(Yicai Global) July 23 -- The case of Changsheng Bio-technology, the rabies vaccine maker that lost its pharma license after faking production data, has brought scrutiny on the abnormally high sales costs that many of China’s largest drugmakers incur each year.
Changsheng Bio-technology ran up a sales expenditure of CNY583 million (USD86 million) last year, one-and-a-half times higher than the year before, despite only having 25 dedicated sales staff on its books. The Changchun-based firm attributed the significant increase to changes to its marketing model following new vaccine distribution regulations in 2016. The rules led to more promotional, services and conference fees.
Promotion and service fees made up a little over three-quarters of the firm’s sales expenditure at CNY442 million last year, according to Changsheng's financial statement.
"This kind of sales cost is almost an unspoken rule in the industry," an insider told Yicai Global. "Previously vaccine sales involved several intermediate channels such as dealers or agents in the distribution and end-user sales process.”
“Changsheng did not need to manage these intermediary channels previously, it would sell, for example, its vaccines at CNY80 (USD12) apiece and the primary intermediaries then sold them at CNY100 apiece. Secondary dealers would then pass them on for CNY120 apiece before they finally reached users such as centers for disease control at CNY200 apiece,” he added. “Changsheng generated revenue of CNY80 for each sold, while distributor sales were handled by dealers.”
China introduced new regulations in 2016 after a scandal regarding the unsafe transportation methods used by vaccine distributors. The state implemented a ‘one-invoice system’ for vaccine makers, requiring them to issue only one value-added tax invoice to county-level centers for disease control, the main end-user segment. Authorities aimed to cut out the use of intermediary channels through the move.
“However, in fact, the previous intermediaries are still there, and costs for CDC interests, and other kinds of expenses, either directly or implicitly are still incurred,” an industry insider said. “The difference is that the sales expenses are now directly reflected in the account books which resulted in Changsheng directly invoicing CDCs at CNY200 apiece.”

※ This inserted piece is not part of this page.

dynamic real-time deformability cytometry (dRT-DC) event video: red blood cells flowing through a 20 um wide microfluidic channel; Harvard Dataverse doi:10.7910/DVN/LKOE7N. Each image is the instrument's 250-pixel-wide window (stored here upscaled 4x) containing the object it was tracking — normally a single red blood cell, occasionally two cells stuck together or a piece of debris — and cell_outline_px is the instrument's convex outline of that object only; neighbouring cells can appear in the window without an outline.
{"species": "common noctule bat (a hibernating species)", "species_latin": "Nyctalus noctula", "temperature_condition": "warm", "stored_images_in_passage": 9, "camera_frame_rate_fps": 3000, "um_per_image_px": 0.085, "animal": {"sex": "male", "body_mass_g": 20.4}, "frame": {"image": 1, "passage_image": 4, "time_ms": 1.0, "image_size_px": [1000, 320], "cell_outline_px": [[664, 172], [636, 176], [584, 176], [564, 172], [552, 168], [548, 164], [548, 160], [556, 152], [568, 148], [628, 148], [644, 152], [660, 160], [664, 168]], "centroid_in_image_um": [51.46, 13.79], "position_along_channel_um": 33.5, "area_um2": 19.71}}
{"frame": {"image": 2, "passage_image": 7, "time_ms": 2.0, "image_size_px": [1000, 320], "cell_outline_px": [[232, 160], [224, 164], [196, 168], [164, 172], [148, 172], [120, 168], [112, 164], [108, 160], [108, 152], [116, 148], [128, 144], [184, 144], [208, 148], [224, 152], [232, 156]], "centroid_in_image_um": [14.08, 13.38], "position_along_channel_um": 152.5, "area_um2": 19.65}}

“The previous CNY120 apiece [price difference] given to intermediate channels is contained in Changsheng’s invoice, but it still returns to the dealers,” the industry insider added.

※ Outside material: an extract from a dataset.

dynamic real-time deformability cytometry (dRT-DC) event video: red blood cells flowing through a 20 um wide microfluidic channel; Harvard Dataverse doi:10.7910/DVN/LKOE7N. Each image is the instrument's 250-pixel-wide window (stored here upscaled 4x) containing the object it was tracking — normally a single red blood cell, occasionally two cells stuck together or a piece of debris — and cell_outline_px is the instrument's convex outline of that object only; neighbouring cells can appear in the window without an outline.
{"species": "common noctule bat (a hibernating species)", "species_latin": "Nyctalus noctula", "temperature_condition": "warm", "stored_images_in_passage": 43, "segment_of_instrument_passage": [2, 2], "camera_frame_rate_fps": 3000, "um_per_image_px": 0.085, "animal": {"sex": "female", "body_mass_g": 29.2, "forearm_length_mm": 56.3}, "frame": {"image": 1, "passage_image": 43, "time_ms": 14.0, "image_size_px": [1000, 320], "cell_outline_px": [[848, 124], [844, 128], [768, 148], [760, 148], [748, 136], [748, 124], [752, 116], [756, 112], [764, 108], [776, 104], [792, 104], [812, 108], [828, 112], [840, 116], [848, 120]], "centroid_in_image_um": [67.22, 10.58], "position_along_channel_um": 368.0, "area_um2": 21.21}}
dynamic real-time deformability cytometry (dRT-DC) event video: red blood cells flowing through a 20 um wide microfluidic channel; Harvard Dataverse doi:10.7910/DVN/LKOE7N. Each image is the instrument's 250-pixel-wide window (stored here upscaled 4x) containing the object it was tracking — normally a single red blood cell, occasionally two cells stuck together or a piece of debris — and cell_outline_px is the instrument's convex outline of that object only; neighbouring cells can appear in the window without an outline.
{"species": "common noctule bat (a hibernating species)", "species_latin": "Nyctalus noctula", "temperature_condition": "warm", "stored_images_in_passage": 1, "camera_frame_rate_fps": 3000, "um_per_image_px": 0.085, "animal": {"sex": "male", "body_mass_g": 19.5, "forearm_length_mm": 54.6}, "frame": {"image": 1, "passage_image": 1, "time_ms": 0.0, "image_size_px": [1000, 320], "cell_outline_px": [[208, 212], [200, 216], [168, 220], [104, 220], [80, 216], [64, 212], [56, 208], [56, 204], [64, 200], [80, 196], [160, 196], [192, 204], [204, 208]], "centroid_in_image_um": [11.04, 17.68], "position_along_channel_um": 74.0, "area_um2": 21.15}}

China’s vaccine market is a billion-yuan market with various purchase orders coming from CDCs and grassroots health centers. There have been a large number of vaccine-related corruption cases. In addition to bribery in research and development and production processes, corruption cases at grassroots CDCs and health centers account for more than half of vaccine-related graft cases. The most commonly seen method is dealers bribing grassroots CDCs to gain orders.
Changsheng is not alone in posting abnormally high sales expenditure, nor is the practice limited to the vaccine sector. Both vaccine and non-vaccine pharmaceutical firms including Kangtai Biological Products, and Changchun High & New Technology Industries Group incurred high sales costs, which made up more than half of respective operating costs. Among them, Kangtai's operating costs hit CNY615 million, of which 53 percent was categorized as sales expenditure.
Costs and technical barriers associated with China’s vaccine sector are extremely low compared with other biopharma segments, and producers with sales channels enjoy high returns. However, the industry requires extremely strict quality control, the insider added, emphasizing the potential harm it can cause the general public.